Saved data entries
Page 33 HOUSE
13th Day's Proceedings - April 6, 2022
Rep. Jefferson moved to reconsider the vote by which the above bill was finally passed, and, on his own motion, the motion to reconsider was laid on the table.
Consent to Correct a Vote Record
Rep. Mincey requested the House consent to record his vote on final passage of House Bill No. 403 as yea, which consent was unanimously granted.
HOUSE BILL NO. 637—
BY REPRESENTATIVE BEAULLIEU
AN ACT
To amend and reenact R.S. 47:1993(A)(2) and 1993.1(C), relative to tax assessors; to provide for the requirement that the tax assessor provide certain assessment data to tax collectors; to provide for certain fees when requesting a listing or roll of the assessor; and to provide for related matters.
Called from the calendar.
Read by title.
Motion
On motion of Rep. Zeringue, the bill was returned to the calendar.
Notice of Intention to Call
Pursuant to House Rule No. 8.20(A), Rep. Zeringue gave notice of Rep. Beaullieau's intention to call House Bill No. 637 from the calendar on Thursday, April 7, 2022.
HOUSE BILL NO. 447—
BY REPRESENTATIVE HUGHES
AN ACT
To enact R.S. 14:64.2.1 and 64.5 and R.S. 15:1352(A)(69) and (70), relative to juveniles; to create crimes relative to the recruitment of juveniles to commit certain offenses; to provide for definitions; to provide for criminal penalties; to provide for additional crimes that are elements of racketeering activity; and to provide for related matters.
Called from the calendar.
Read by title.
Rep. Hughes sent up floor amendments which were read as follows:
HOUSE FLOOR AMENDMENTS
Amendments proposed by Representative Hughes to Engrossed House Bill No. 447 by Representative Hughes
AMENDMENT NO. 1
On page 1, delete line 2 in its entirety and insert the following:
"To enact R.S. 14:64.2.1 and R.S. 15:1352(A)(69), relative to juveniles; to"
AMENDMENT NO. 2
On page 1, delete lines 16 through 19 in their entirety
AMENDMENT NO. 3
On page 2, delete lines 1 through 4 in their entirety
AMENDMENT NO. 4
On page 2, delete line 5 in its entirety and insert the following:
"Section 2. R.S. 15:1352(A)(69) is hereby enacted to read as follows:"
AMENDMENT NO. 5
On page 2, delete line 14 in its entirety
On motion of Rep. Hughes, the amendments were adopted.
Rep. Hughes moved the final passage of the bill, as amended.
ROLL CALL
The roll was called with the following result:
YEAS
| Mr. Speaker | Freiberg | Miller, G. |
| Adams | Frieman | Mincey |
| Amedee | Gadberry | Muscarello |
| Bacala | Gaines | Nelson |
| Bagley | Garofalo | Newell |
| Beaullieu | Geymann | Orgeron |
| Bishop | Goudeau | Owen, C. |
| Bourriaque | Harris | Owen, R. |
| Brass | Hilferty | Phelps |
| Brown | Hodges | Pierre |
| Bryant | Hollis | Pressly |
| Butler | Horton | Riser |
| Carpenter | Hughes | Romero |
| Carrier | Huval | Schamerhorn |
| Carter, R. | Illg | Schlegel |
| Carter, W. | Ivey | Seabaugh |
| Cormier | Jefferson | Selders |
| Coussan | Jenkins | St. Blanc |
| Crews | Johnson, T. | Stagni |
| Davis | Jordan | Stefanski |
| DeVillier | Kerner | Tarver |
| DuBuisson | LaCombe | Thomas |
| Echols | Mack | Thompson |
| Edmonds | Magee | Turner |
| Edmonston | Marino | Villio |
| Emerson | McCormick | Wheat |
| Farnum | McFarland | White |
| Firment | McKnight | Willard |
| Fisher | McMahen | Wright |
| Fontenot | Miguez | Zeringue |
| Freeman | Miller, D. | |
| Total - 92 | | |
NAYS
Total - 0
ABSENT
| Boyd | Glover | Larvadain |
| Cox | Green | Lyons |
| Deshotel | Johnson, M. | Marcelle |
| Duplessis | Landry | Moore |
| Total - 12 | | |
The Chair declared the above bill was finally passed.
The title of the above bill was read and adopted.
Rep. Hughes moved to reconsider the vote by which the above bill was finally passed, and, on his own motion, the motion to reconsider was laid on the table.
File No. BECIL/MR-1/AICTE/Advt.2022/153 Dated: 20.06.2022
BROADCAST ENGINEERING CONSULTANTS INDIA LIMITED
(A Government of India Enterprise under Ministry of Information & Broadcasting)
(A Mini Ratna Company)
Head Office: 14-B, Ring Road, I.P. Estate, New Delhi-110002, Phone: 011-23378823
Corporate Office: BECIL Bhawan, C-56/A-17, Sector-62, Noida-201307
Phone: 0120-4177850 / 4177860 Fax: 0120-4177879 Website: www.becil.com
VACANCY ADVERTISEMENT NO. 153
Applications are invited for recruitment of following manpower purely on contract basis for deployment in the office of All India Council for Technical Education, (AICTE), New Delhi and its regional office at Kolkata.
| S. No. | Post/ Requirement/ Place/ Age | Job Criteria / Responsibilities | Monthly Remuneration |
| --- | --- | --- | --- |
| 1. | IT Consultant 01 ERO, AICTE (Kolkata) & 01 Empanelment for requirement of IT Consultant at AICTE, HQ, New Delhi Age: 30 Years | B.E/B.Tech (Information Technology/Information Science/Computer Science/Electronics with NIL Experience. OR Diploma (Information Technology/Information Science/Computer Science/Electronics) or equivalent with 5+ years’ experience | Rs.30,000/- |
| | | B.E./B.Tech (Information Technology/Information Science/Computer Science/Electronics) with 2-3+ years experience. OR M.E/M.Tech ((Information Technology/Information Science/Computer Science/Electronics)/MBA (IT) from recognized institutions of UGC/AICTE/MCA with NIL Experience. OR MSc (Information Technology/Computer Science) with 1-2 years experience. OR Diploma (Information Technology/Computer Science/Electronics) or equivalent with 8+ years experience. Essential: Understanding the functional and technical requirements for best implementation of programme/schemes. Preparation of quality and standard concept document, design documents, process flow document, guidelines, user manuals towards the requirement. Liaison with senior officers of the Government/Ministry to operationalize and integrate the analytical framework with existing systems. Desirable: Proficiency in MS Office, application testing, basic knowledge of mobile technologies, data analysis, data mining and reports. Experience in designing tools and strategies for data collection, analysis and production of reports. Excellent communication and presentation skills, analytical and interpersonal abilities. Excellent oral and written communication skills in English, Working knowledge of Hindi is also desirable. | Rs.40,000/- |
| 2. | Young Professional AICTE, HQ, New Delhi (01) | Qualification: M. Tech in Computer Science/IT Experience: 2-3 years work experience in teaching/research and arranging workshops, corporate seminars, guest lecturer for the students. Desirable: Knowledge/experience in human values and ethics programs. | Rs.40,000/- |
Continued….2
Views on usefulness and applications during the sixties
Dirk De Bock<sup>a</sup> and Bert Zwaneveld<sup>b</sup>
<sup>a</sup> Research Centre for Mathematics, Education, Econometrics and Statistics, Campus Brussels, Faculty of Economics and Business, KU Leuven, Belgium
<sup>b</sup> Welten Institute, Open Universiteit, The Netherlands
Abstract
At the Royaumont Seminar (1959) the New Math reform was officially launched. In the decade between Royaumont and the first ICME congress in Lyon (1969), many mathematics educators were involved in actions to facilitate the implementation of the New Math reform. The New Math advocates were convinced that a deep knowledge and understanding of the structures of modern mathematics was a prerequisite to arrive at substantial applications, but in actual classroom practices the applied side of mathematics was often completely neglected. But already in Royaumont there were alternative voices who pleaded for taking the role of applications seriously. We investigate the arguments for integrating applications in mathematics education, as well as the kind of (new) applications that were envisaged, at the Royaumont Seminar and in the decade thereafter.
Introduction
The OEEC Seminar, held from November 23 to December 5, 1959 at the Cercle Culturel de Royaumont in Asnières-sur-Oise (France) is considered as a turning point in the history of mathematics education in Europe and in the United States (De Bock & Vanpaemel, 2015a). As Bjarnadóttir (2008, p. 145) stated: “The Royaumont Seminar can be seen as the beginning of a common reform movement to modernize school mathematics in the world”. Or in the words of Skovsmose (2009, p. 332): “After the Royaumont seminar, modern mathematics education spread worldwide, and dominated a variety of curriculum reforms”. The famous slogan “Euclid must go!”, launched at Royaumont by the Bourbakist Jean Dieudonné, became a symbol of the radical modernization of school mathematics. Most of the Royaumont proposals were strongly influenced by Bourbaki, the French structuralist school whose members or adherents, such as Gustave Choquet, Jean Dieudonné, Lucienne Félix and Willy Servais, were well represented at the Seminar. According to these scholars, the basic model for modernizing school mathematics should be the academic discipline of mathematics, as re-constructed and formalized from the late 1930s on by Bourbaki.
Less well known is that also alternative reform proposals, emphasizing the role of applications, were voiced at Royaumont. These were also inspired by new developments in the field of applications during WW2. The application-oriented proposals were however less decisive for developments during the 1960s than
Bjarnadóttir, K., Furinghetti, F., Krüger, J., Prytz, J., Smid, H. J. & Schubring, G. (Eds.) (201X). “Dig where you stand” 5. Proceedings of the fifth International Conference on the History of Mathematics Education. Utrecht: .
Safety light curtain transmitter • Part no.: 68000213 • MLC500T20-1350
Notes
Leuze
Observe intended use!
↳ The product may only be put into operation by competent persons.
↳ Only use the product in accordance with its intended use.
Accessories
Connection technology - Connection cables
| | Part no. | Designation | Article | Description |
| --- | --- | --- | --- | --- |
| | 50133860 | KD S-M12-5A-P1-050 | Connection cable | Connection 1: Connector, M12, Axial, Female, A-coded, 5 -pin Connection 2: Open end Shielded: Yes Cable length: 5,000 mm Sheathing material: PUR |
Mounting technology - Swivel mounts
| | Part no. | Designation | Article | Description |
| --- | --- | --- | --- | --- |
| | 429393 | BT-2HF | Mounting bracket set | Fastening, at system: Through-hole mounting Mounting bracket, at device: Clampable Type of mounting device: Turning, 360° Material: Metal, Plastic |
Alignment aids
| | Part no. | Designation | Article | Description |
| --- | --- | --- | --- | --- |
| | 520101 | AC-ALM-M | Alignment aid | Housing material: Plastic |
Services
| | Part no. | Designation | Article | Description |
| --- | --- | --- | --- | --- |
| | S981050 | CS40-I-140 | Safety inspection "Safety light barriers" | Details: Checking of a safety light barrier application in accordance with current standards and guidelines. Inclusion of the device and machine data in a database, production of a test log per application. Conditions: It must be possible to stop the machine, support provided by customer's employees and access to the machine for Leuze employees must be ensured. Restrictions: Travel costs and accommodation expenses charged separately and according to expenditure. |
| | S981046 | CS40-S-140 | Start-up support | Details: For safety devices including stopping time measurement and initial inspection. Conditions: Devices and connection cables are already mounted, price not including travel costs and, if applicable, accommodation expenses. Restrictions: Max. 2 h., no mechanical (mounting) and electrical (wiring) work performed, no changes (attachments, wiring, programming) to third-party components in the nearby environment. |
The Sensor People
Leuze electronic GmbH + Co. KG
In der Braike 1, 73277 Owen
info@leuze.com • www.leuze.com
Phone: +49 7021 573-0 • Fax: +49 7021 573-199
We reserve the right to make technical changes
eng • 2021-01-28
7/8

▶ [Assigned task]:
Give solely the number of lines in the data that contain the string "Johnson".

▶ [Exercise solution]:
2